TASK BRIEF -> In the copy you make, include no pictures, and transcribe every record exactly.

————

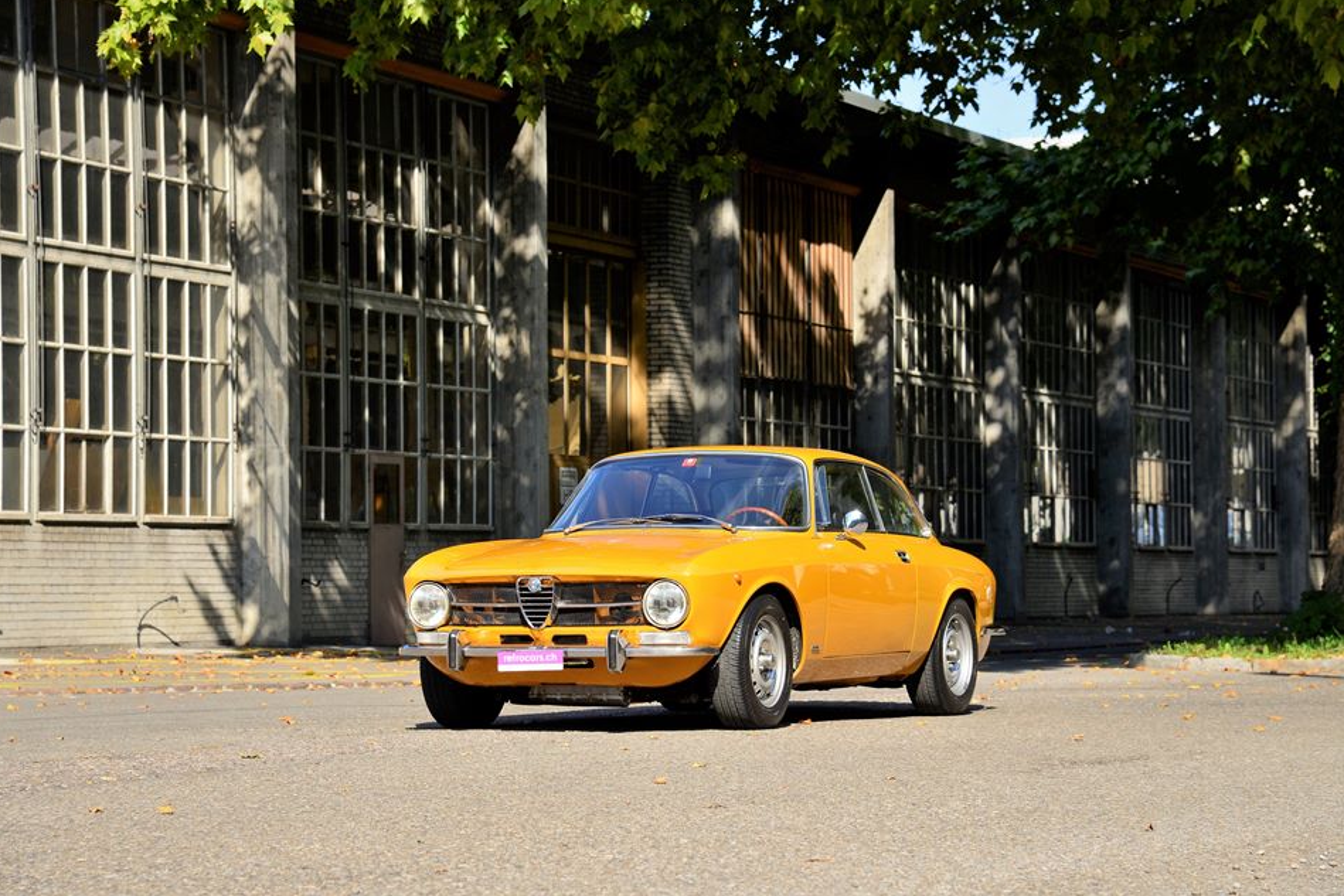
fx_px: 3771
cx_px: 674
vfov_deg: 13.6
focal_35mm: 101
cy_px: 444
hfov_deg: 20.2
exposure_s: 1/320
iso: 200
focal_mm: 100
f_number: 8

————

OUTPUT FOR THIS TASK ->
fx_px: 3771
cx_px: 674
vfov_deg: 13.6
focal_35mm: 101
cy_px: 444
hfov_deg: 20.2
exposure_s: 1/320
iso: 200
focal_mm: 100
f_number: 8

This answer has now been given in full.